TASK REQUIREMENTS » Return all lines in the data where the string "with" can be found.

DATA SHOWN »
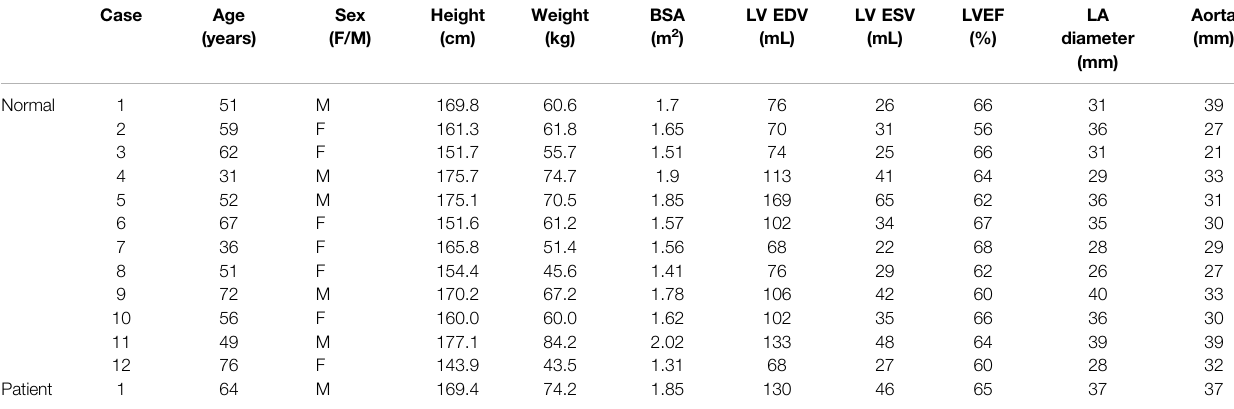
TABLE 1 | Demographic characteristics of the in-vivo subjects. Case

==

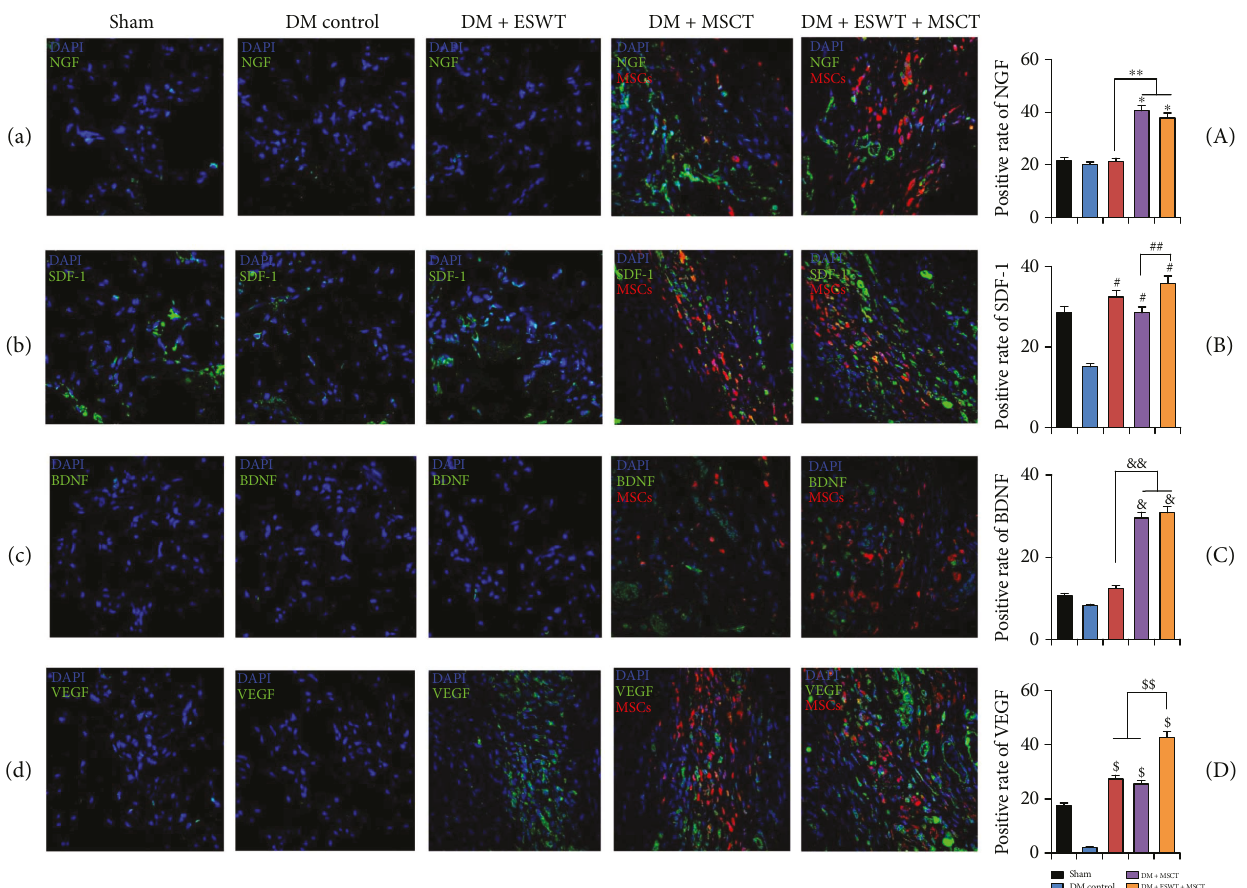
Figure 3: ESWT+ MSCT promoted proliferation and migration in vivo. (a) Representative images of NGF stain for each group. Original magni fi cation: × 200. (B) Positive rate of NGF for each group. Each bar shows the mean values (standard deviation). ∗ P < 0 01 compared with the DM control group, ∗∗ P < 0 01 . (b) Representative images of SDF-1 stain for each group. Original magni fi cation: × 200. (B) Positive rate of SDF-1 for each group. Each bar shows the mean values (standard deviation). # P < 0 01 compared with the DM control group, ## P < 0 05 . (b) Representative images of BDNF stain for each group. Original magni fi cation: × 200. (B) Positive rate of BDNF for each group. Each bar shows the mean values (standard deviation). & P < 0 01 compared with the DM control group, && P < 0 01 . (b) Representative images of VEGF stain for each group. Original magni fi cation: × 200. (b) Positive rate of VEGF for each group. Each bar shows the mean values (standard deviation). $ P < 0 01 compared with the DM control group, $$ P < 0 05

* * *

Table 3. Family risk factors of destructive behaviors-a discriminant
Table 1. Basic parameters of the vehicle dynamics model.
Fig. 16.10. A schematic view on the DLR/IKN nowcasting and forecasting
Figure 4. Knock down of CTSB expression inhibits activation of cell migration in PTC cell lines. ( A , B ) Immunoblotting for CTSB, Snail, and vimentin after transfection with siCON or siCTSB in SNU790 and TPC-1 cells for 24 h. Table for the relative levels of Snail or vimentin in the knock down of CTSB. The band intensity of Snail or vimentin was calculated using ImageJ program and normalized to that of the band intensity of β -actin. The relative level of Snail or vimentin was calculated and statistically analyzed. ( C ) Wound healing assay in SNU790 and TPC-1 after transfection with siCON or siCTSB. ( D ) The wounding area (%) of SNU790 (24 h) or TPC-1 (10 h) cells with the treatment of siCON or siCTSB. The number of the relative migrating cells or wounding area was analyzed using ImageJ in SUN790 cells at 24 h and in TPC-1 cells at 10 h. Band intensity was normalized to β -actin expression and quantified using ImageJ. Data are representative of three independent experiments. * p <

COMPLETED EXERCISE »
Figure 3: ESWT+ MSCT promoted proliferation and migration in vivo. (a) Representative images of NGF stain for each group. Original magni fi cation: × 200. (B) Positive rate of NGF for each group. Each bar shows the mean values (standard deviation). ∗ P < 0 01 compared with the DM control group, ∗∗ P < 0 01 . (b) Representative images of SDF-1 stain for each group. Original magni fi cation: × 200. (B) Positive rate of SDF-1 for each group. Each bar shows the mean values (standard deviation). # P < 0 01 compared with the DM control group, ## P < 0 05 . (b) Representative images of BDNF stain for each group. Original magni fi cation: × 200. (B) Positive rate of BDNF for each group. Each bar shows the mean values (standard deviation). & P < 0 01 compared with the DM control group, && P < 0 01 . (b) Representative images of VEGF stain for each group. Original magni fi cation: × 200. (b) Positive rate of VEGF for each group. Each bar shows the mean values (standard deviation). $ P < 0 01 compared with the DM control group, $$ P < 0 05
Figure 4. Knock down of CTSB expression inhibits activation of cell migration in PTC cell lines. ( A , B ) Immunoblotting for CTSB, Snail, and vimentin after transfection with siCON or siCTSB in SNU790 and TPC-1 cells for 24 h. Table for the relative levels of Snail or vimentin in the knock down of CTSB. The band intensity of Snail or vimentin was calculated using ImageJ program and normalized to that of the band intensity of β -actin. The relative level of Snail or vimentin was calculated and statistically analyzed. ( C ) Wound healing assay in SNU790 and TPC-1 after transfection with siCON or siCTSB. ( D ) The wounding area (%) of SNU790 (24 h) or TPC-1 (10 h) cells with the treatment of siCON or siCTSB. The number of the relative migrating cells or wounding area was analyzed using ImageJ in SUN790 cells at 24 h and in TPC-1 cells at 10 h. Band intensity was normalized to β -actin expression and quantified using ImageJ. Data are representative of three independent experiments. * p <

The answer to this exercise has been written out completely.